━━━ Data supplied

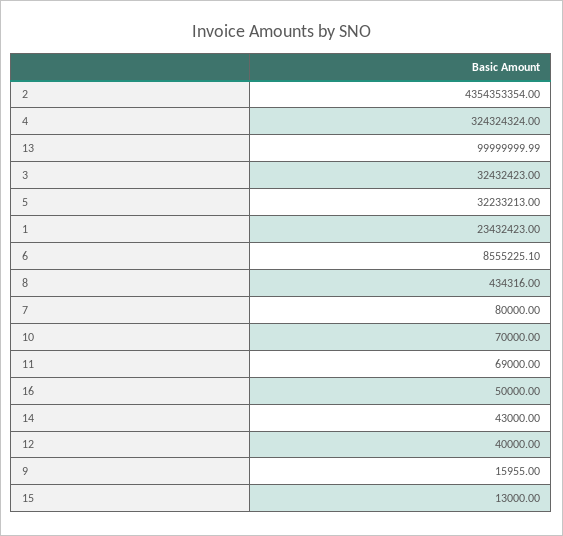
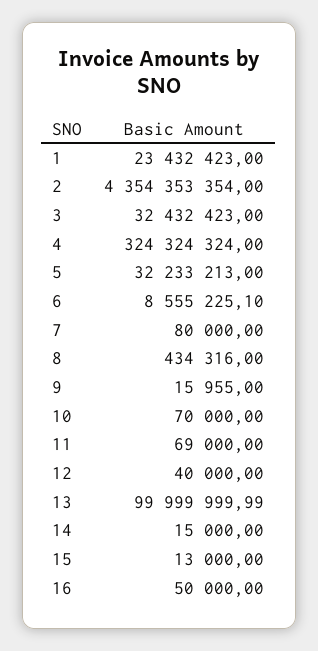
  {
    "2": 4354353354,
    "4": 324324324,
    "13": 99999999.99,
    "3": 32432423,
    "5": 32233213,
    "1": 23432423,
    "6": 8555225.1,
    "8": 434316,
    "7": 80000,
    "10": 70000,
    "11": 69000,
    "16": 50000,
-   "14": 43000,
+   "14": 15000,
    "12": 40000,
    "9": 15955,
    "15": 13000
  }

━━━━━━

Instruction | Would you return the material above exactly, apart from its pictures?

Exercise output |
  {
    "2": 4354353354,
    "4": 324324324,
    "13": 99999999.99,
    "3": 32432423,
    "5": 32233213,
    "1": 23432423,
    "6": 8555225.1,
    "8": 434316,
    "7": 80000,
    "10": 70000,
    "11": 69000,
    "16": 50000,
-   "14": 43000,
+   "14": 15000,
    "12": 40000,
    "9": 15955,
    "15": 13000
  }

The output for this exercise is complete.